━━━ SELECTED EXCERPT

American football player and conservation activist (1936–2010)

Walter William Fondren III (April 29, 1936 – January 28, 2010) was an all-conference football player and conservation activist. He played halfback, quarterback and punter for the Texas Longhorns from 1955 to 1957 and was the first starting quarterback for Darrell Royal. He was later a founding member of the Coastal Conservation Association.

==Early life==
Fondren was the son of Doris Ledwidge and Walter William Fondren, Jr. and grandson of Humble Oil co-founder Walter William Fondren, Sr. He grew up with his three sisters in Houston, Texas and became a star athlete in high school. Playing tailback, he led Lamar High School to the 1953 High School State Championship, the first undisputed football championship for a Houston school in 33 years. He won the Texas Sportswriter's "Outstanding High School Football Player of the Year" Award, and received all-State, all-Southern and All-American high school honors, becoming one of the state's top high school recruits. He also ran track and played basketball and baseball.

━━━━━━
━━━ DATA ENTRIES

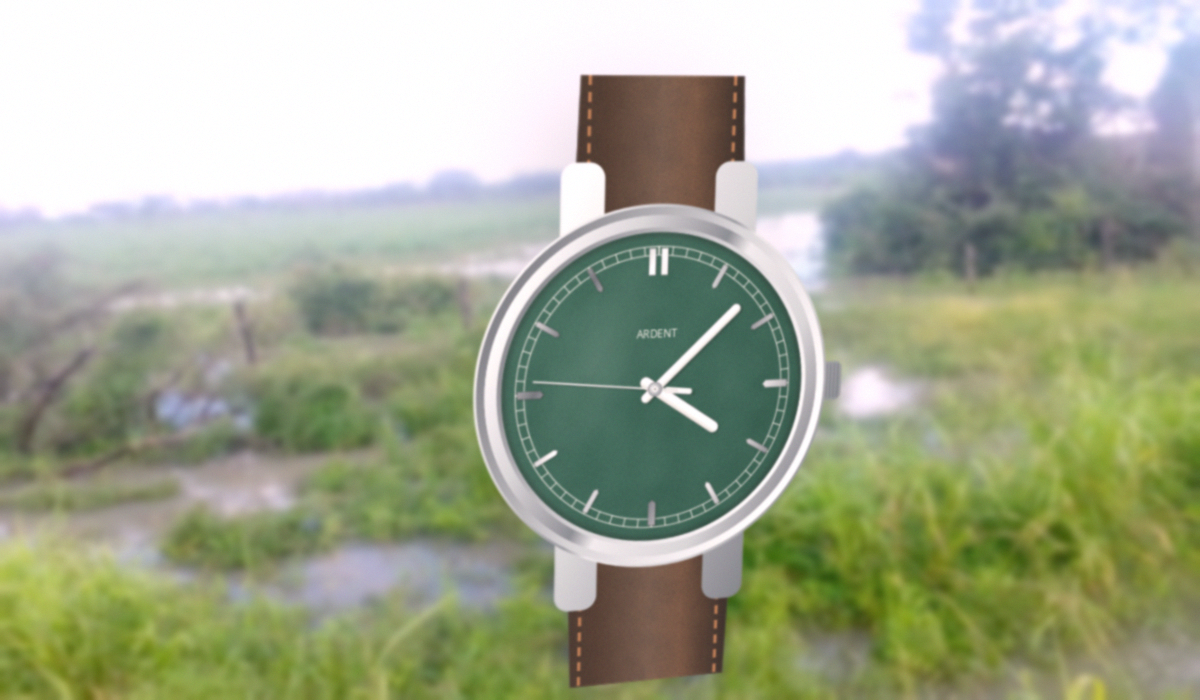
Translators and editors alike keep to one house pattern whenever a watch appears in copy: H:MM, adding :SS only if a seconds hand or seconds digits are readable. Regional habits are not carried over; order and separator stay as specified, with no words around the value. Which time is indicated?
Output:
4:07:46
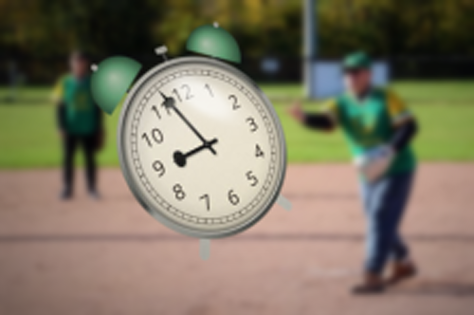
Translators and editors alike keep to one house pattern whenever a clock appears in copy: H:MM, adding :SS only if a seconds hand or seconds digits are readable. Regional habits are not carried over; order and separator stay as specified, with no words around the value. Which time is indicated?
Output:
8:57
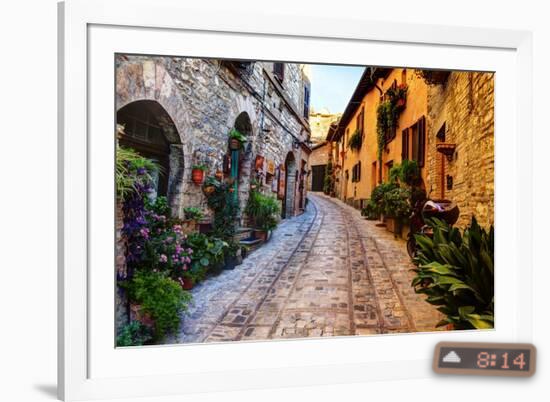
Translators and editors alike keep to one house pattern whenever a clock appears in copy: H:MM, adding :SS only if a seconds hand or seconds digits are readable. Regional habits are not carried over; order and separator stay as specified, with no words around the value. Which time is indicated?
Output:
8:14
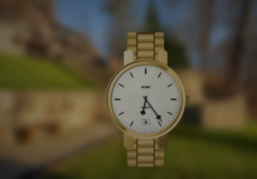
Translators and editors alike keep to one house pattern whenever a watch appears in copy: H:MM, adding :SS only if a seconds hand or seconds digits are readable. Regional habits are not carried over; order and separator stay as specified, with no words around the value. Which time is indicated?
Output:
6:24
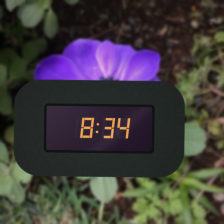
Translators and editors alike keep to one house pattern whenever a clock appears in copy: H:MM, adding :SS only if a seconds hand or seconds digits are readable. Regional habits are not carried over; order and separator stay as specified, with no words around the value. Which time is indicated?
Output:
8:34
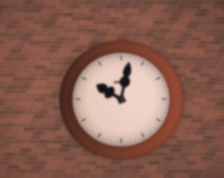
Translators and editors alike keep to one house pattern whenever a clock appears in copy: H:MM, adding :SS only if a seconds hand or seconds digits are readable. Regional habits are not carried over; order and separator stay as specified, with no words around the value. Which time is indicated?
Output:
10:02
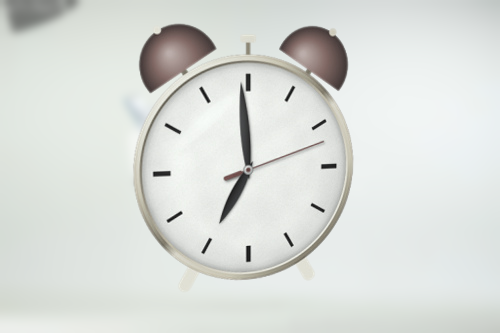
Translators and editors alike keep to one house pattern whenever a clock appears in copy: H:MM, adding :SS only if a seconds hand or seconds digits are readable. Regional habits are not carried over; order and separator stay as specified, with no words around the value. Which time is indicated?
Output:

━━━━━━

YOUR OBJECTIVE: Carry on the biography of Walter Fondren above, starting right after its final sentence.

TASK ANSWER:
Fondren was also an excellent golfer like his father, who played varsity golf at the University of Oklahoma.

==College football==
Despite family ties to Rice and SMU, Fondren surprised many by choosing to attend Texas, in part due to what he viewed as a superior geology program. He started as a quarterback, but spent two years playing halfback before getting the chance to do so again. He was also the starting punter, played defensive back and returned kickoffs and punts. He played so much that he still holds the school record for minutes played in a season.

He played quarterback on the freshman team and started his sophomore season in 1955 playing that position as well. In fact he earned his first start at quarterback in the first game of the 1955 season, but by the second game that year he was moved to tailback to make room for Joe Clements after he threw for over 200 yards against Tulane. Despite the late change, he led the team in rushing, all-purpose yards, and scoring and was named "First Team All Southwest Conference" as a halfback. His success that year led to comparisons to SMU's Doak Walker because of his ability to run, pass and punt the football; and because his sophomore statistics exceeded Walker's. He was named a candidate for All-American during that year, but was not named one at the end. Despite Fondren's success, the team struggled to a 5-5 record, losing to #3 Oklahoma and #7 TCU before upsetting #8 Texas A&M to finish the season.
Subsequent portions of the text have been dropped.